Boko Kouao : « Nous sommes fautifs dans la mort du jeune Laurent-Barthélémy »

Le Secrétaire général de la Coordination des syndicats du secteur santé (COORDISANTE) vient de remplacer le président sortant du Comité de gestion des parents d’élèves au Lycée municipal Simone Ehivet Gbagbo. Il revient sur la mort de Laurent-Barthélémy.

Le jeune Laurent-Barthélémy, 14 ans, a été retrouvé mort en janvier dernier en France, à l’aéroport de Roissy, alors qu’il se trouvait dans le train d’atterrissage de l’avion qui l’a transporté depuis Abidjan. Cet élève fréquentait le Lycée municipal Simone Ehivet Gbagbo.
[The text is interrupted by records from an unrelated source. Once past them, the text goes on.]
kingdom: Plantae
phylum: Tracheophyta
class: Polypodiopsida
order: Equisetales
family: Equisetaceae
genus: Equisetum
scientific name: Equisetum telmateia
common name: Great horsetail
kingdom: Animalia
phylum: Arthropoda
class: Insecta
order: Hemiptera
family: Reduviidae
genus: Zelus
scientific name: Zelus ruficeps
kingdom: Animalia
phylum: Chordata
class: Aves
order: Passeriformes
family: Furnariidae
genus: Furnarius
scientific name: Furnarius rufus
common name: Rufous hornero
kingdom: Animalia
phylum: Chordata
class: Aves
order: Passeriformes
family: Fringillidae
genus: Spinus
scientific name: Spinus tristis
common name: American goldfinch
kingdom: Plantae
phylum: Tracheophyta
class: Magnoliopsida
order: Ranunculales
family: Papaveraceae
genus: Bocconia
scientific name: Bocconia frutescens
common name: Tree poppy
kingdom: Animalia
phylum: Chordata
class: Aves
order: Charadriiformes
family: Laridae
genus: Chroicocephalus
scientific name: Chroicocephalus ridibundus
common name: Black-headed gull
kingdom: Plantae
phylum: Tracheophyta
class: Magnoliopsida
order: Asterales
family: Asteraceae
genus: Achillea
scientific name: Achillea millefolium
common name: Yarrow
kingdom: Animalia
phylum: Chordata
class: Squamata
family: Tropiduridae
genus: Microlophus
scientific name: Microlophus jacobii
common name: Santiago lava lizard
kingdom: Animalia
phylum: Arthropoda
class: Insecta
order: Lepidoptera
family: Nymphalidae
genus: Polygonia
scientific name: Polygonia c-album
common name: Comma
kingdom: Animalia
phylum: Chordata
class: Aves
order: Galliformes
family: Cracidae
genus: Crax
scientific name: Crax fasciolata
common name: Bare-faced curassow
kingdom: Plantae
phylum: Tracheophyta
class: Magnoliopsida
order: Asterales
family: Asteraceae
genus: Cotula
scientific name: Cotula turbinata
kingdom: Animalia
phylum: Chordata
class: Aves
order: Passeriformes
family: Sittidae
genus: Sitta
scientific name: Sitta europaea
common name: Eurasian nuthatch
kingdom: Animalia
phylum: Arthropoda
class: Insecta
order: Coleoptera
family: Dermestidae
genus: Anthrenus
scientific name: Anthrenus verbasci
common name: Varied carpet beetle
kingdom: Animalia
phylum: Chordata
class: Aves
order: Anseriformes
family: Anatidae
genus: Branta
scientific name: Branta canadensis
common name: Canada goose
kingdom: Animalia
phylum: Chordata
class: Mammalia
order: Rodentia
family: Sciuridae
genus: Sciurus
N’est-ce pas quelque part une défaillance pour vous, parents d’élèves ?

Naturellement. Le décès accidentel du jeune Laurent-Barthélémy nous a tous interpellés. La semaine dernière, nous avons procédé à son enterrement, avec un grand regret. Quand un évènement de ce genre se produit, c’est qu’il y a défaillance quelque part. Défaillance parentale, défaillance pédagogique, défaillance dans l’encadrement.

Est-ce lié aux problèmes que connaît le lycée ?

Effectivement. Tout cela met à nu les problèmes du lycée au niveau de l’encadrement. Nous, parents, qui étions dans l’ombre, sommes désormais sous les projecteurs. En prenant les rênes de la présidence du Comité de gestion des parents d’élèves du lycée Simone Ehivet Gbagbo, nous sommes conscients qu’il y a des besoins à combler.

L’un des problèmes que l’on dénonce dans cet établissement, et qui rend l’encadrement difficile, c’est l’effectif pléthorique des élèves...

C’est l’un des besoins fondamentaux. Il faut décongestionner les salles de classe. Nous avons effectivement des effectifs pléthoriques dans les classes, allant jusqu’à 100 élèves, parfois plus dans certaines classes. C’est trop et c’est très regrettable. Pour satisfaire les élèves et permettre un meilleur encadrement, il faut donc diminuer les effectifs. En plus de cela, il faut une salle multimédia, il faut du confort dans les salles pour que les élèves réussissent. Tout cela fait partie des défis de ce nouveau comité, que je dirige.

Aujourd’hui, le nombre pléthorique d’élèves est-il la cause principale de la défaillance dans l’encadrement de nos établissements

Ce n’est pas la seule cause, mais c’est effectivement la raison principale dans le manque d’encadrement. Pour éviter que des incidents tels que celui du jeune Barthélémy se reproduisent, il faut un meilleur encadrement des élèves dans nos lycées et collèges.